((

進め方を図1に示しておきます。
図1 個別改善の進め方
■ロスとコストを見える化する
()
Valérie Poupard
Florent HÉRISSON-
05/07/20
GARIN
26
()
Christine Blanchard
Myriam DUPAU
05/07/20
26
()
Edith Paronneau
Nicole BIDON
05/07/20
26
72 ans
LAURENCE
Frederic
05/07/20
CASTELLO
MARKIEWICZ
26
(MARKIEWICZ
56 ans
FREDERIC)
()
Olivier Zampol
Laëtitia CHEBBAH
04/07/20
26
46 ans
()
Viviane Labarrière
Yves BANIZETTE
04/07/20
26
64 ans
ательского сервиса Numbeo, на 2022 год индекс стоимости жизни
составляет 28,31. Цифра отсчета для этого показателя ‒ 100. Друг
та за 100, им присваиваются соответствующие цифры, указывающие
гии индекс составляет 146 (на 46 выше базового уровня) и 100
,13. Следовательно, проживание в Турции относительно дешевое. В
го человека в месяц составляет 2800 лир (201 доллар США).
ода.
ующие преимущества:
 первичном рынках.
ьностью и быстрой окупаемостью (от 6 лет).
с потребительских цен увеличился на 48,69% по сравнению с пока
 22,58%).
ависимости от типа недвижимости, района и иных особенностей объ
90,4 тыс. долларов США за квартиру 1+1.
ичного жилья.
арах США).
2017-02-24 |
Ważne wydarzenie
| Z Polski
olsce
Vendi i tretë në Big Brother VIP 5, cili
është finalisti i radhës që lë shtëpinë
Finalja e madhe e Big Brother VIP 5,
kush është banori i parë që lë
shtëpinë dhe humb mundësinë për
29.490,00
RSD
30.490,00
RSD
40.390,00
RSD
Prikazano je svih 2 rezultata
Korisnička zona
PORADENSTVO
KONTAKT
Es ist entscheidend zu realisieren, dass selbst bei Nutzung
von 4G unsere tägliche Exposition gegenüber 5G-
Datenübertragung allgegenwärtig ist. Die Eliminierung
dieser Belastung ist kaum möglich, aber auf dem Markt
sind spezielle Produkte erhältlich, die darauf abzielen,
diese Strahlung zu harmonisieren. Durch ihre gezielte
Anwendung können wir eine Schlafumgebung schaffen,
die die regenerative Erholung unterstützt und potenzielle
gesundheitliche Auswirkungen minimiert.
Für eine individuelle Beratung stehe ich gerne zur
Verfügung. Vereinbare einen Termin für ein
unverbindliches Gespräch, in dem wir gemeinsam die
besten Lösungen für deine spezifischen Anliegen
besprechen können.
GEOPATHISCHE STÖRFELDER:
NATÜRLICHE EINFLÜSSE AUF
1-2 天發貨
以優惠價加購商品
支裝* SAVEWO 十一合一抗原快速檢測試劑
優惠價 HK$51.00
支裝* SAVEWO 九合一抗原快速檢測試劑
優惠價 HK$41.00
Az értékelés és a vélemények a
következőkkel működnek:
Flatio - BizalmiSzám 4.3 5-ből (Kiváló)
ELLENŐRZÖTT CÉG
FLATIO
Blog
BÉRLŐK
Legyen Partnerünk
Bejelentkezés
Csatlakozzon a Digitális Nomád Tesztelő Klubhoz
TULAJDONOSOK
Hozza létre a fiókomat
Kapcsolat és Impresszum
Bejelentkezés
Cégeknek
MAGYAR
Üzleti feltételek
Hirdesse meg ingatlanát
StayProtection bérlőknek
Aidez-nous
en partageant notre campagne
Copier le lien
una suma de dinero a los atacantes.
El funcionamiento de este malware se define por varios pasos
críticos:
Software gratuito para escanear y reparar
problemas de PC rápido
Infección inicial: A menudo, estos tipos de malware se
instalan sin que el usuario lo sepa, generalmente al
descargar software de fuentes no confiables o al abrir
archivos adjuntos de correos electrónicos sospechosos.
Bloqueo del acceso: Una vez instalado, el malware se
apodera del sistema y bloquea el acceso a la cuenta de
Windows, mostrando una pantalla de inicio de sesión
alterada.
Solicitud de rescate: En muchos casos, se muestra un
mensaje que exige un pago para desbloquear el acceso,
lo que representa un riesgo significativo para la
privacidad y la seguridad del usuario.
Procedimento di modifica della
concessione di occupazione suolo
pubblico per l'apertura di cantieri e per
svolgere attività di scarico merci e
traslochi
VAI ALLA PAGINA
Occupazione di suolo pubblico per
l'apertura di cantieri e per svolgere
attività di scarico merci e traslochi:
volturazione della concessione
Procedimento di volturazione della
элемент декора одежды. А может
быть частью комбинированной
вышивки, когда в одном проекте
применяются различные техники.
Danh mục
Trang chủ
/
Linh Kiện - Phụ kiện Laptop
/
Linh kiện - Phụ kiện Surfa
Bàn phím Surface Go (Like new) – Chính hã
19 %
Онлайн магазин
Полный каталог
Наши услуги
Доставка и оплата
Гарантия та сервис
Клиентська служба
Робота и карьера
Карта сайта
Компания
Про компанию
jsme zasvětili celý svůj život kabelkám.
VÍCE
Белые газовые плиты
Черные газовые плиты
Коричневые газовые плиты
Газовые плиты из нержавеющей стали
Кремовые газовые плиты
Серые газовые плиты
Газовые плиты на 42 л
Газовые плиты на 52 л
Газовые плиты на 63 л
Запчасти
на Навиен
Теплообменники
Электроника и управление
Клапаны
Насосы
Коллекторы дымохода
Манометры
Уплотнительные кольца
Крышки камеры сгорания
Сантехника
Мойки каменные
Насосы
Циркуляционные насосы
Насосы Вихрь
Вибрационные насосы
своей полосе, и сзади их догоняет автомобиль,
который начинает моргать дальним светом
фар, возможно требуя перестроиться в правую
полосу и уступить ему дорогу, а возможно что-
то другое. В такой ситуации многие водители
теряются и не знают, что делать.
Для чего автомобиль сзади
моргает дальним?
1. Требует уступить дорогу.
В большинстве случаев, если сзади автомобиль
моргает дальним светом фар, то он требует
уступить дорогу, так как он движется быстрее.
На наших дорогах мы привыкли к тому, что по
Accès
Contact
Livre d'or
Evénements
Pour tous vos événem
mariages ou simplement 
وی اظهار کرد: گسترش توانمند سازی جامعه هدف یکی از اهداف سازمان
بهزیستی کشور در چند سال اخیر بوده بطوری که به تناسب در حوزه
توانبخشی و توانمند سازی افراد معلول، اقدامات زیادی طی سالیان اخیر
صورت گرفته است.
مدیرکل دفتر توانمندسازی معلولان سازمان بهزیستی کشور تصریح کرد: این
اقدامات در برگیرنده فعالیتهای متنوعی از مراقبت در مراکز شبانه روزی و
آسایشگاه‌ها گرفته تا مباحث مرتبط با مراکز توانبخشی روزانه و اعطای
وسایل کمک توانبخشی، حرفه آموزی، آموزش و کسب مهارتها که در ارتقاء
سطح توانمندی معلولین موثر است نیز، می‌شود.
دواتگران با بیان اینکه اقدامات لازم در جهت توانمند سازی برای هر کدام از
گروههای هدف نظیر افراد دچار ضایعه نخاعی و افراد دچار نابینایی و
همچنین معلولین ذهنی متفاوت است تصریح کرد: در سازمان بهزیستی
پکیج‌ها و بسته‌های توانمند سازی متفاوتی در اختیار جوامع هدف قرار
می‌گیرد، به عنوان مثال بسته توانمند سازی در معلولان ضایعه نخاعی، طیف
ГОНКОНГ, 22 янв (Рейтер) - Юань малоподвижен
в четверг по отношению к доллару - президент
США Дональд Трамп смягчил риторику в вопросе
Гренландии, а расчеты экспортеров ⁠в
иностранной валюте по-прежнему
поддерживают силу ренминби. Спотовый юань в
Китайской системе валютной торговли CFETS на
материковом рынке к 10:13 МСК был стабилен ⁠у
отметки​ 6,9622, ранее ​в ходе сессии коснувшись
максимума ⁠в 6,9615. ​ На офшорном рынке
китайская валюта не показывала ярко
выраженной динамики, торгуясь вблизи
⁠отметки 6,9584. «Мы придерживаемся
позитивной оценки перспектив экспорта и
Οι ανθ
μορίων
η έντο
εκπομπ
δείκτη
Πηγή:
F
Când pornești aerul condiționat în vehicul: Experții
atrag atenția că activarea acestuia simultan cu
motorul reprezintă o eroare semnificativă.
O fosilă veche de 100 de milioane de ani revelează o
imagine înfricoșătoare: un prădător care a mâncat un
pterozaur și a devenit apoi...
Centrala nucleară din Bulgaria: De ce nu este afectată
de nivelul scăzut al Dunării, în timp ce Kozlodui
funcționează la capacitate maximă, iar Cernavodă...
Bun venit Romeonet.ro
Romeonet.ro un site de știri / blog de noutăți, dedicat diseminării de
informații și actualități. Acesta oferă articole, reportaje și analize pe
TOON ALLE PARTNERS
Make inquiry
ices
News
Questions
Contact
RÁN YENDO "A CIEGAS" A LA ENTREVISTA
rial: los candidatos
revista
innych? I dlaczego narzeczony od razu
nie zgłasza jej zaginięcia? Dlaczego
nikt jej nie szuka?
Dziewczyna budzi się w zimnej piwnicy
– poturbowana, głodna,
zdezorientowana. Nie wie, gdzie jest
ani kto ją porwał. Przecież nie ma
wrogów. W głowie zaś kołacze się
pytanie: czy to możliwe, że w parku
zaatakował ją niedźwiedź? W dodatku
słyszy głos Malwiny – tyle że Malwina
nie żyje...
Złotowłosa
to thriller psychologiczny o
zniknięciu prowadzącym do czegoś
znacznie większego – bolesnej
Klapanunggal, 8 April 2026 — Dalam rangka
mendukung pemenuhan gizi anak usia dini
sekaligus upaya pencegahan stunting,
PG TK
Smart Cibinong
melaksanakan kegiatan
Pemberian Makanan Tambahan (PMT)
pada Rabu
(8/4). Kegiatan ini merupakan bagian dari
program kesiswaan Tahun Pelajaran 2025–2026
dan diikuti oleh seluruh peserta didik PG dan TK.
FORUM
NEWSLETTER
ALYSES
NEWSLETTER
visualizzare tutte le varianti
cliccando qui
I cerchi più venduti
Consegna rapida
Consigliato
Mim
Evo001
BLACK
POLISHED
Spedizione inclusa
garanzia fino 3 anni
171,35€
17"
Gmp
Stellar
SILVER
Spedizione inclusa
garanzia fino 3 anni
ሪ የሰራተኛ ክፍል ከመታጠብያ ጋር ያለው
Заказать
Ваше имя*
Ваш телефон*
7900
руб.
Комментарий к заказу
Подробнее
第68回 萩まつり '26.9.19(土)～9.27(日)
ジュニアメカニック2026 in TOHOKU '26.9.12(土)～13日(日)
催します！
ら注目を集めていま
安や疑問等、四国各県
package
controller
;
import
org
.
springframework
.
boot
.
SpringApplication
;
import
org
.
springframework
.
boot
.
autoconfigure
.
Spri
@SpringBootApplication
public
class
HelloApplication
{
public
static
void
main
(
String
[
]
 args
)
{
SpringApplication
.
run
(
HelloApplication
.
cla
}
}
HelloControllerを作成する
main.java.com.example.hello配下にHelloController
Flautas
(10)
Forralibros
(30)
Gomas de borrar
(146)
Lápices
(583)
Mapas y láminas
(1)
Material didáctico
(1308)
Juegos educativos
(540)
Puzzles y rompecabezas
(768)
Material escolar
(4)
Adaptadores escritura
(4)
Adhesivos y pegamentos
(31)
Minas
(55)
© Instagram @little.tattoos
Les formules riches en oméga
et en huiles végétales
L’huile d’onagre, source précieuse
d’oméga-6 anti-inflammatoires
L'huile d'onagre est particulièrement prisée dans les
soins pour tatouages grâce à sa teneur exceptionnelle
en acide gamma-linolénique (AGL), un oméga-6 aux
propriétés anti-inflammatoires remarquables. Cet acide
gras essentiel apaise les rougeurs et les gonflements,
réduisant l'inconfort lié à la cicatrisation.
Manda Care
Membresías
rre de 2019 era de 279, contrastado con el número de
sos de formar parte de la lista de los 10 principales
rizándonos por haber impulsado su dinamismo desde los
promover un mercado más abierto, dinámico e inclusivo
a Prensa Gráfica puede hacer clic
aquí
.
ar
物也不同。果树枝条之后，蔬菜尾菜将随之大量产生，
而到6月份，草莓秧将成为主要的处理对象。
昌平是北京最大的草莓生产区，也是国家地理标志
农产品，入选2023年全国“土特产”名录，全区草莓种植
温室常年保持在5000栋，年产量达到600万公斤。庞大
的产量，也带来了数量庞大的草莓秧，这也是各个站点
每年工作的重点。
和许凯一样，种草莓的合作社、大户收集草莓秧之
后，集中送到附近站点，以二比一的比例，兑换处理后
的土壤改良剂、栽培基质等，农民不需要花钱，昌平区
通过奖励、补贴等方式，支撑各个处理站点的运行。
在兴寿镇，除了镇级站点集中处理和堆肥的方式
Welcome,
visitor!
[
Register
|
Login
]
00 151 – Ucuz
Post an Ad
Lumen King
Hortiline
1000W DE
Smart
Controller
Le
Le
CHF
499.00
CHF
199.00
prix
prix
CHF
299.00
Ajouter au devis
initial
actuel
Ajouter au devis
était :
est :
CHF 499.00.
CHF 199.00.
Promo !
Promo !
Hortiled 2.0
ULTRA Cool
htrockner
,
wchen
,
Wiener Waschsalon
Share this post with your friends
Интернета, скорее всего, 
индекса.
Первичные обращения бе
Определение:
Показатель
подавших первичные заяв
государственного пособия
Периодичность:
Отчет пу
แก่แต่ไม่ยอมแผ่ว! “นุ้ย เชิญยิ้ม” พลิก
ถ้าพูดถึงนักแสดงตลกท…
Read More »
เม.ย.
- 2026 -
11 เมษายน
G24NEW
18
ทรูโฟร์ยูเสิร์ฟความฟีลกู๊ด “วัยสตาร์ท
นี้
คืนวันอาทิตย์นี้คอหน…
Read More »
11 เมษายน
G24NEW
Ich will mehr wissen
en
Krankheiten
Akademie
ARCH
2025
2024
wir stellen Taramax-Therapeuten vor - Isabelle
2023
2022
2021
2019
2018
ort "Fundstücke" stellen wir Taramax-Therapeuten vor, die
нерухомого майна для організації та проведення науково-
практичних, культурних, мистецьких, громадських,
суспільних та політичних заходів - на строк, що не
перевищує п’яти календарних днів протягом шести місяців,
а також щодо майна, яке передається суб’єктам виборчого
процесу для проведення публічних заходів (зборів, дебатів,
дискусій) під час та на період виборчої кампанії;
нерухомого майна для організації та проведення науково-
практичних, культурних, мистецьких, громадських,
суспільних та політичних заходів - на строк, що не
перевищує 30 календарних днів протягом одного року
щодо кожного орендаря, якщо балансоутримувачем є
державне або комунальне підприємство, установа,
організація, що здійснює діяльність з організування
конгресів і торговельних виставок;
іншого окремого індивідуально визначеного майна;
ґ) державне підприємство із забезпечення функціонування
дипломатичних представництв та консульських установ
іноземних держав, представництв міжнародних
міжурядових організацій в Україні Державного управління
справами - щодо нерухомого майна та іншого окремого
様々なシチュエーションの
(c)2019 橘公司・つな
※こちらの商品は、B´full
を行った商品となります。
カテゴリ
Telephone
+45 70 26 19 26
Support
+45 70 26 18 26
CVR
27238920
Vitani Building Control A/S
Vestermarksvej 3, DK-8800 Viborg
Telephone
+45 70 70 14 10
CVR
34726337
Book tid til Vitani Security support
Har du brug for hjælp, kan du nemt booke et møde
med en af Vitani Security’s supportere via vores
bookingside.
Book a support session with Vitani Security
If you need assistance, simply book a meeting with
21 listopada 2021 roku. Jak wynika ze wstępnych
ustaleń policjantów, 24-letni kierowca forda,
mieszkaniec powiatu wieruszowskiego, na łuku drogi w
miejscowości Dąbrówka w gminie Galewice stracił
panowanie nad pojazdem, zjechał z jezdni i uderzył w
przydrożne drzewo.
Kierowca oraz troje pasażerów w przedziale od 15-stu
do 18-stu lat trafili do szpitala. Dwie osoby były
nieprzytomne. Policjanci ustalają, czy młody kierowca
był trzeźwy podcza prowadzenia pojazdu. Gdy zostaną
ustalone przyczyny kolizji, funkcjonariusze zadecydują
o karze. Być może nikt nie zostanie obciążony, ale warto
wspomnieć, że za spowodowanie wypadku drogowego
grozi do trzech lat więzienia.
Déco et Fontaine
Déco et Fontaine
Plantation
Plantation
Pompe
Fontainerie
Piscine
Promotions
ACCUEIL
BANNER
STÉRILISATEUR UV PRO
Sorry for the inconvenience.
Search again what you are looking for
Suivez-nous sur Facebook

))

_Assignment_
Going back to the entries above, set down exactly the lines that begin at the one with "фар, возможно требуя перестроиться в правую" and end at the one with "Pour tous vos événem", both included, and nothing else.

_Response to this task_
фар, возможно требуя перестроиться в правую
полосу и уступить ему дорогу, а возможно что-
то другое. В такой ситуации многие водители
теряются и не знают, что делать.
Для чего автомобиль сзади
моргает дальним?
1. Требует уступить дорогу.
В большинстве случаев, если сзади автомобиль
моргает дальним светом фар, то он требует
уступить дорогу, так как он движется быстрее.
На наших дорогах мы привыкли к тому, что по
Accès
Contact
Livre d'or
Evénements
Pour tous vos événem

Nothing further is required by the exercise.